Accuracy and interpretability of a (non-life) insurance pricing model are essential qualities to ensure fair and transparent premiums for policy-holders, that reflect their risk. In recent years, the classification and regression trees (CARTs) and their ensembles have gained popularity in the actuarial literature, since they offer good prediction performance and are relatively easily interpretable. In this paper, we introduce Bayesian CART models for insurance pricing, with a particular focus on claims frequency modelling. Additionally to the common Poisson and negative binomial (NB) distributions used for claims frequency, we implement Bayesian CART for the zero-inflated Poisson (ZIP) distribution to address the difficulty arising from the imbalanced insurance claims data. To this end, we introduce a general MCMC algorithm using data augmentation methods for posterior tree exploration. We also introduce the deviance information criterion (DIC) for the tree model selection. The proposed models are able to identify trees which can better classify the policy-holders into risk groups. Some simulations and real insurance data will be discussed to illustrate the applicability of these models.

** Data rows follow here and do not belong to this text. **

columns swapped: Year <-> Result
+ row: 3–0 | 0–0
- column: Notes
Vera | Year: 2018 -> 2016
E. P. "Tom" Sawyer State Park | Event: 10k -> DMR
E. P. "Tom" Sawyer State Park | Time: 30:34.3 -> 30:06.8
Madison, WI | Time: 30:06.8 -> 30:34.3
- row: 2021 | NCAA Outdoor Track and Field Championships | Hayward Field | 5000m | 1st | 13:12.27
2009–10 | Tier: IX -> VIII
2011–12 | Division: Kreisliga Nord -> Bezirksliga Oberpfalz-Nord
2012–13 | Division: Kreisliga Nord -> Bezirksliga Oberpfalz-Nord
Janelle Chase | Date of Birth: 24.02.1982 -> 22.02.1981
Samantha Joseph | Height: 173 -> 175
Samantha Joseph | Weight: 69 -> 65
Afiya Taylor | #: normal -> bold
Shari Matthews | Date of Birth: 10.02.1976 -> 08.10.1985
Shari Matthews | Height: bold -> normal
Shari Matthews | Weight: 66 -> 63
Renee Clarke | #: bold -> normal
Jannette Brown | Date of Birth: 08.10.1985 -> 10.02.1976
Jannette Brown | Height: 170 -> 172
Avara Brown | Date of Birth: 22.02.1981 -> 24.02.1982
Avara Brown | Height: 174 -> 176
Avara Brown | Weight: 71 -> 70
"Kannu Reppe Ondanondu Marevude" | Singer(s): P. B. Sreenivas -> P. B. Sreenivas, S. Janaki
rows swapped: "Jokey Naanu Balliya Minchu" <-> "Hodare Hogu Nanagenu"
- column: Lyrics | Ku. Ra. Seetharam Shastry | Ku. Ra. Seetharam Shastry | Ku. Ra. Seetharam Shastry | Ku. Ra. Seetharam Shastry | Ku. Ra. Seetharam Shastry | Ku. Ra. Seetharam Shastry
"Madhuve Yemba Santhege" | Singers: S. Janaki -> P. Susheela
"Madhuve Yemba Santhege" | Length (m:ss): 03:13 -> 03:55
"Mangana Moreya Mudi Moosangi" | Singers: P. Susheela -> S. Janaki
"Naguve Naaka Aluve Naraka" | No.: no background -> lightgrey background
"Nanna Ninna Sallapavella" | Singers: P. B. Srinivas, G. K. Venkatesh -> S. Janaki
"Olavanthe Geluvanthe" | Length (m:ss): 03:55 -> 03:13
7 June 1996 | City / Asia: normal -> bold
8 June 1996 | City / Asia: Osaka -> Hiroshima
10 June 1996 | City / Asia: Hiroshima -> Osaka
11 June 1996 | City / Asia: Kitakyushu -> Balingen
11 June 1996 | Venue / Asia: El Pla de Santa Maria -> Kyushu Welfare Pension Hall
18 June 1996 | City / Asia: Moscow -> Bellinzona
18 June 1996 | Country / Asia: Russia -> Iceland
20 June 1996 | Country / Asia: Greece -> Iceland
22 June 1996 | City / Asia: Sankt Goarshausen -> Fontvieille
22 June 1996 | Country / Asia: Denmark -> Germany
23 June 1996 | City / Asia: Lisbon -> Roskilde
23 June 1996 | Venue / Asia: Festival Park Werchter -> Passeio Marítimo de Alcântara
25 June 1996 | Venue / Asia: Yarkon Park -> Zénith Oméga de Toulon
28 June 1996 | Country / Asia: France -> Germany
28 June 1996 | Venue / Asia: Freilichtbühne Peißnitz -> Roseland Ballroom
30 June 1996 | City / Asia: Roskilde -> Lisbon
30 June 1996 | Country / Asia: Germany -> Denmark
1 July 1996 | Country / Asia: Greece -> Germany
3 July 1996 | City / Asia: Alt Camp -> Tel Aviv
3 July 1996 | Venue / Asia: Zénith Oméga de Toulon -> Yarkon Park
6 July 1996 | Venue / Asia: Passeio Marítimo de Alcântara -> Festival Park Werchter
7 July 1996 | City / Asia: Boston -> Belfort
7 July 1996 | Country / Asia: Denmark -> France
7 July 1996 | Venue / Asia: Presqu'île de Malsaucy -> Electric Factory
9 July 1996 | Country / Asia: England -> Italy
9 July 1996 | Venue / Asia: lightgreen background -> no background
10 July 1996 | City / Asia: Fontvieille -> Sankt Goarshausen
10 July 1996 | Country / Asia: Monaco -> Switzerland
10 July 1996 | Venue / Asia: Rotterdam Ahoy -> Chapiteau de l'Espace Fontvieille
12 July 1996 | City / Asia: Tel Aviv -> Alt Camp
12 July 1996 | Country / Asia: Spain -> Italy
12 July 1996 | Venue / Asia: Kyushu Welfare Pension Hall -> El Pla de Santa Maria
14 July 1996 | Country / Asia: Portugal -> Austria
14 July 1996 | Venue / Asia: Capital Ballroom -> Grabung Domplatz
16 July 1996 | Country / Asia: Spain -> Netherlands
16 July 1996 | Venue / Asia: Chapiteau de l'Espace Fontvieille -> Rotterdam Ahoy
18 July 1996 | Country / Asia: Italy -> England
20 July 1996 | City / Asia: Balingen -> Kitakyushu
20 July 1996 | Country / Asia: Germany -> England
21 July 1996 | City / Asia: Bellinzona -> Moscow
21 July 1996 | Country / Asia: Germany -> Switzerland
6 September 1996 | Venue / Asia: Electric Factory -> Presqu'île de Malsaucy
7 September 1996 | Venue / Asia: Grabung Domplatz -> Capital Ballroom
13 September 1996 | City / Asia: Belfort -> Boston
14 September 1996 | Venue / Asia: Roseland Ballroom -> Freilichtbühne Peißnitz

翻译：（非寿险）保险定价模型的准确性和可解释性是确保投保人获得反映其风险的公平透明保费的关键属性。近年来，分类与回归树（CART）及其集成方法在精算文献中广受欢迎，因其兼具良好的预测性能与相对易于解释的特点。本文引入针对保险定价的贝叶斯CART模型，重点研究索赔频率建模。除常用的泊松分布与负二项分布（NB）外，我们针对零膨胀泊松分布（ZIP）实现贝叶斯CART，以解决非平衡保险索赔数据带来的难题。为此，我们提出一种利用数据增广方法进行后验树探索的通用MCMC算法，并引入偏差信息准则（DIC）用于树模型选择。所提出模型能够识别出更好地将投保人划分为风险组的决策树。通过模拟实验与实际保险数据讨论，验证了这些模型的适用性。